### DATA FOR REVIEW
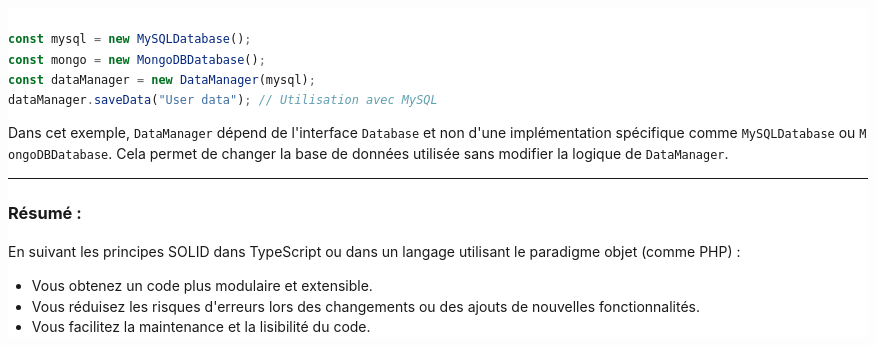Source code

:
 ```typescript

const mysql = new MySQLDatabase();
const mongo = new MongoDBDatabase();
const dataManager = new DataManager(mysql);
dataManager.saveData("User data"); // Utilisation avec MySQL
```

Dans cet exemple, `DataManager` dépend de l'interface `Database` et non d'une implémentation spécifique comme `MySQLDatabase` ou `MongoDBDatabase`. Cela permet de changer la base de données utilisée sans modifier la logique de `DataManager`.

---

### **Résumé :**

En suivant les principes SOLID dans TypeScript ou dans un langage utilisant le paradigme objet (comme PHP) :
- Vous obtenez un code plus modulaire et extensible.
- Vous réduisez les risques d'erreurs lors des changements ou des ajouts de nouvelles fonctionnalités.
- Vous facilitez la maintenance et la lisibilité du code.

### TRY IT
Your answer must consist of every line in the listing that contains "const".

### THE COMPLETED TASK
const mysql = new MySQLDatabase();
const mongo = new MongoDBDatabase();
const dataManager = new DataManager(mysql);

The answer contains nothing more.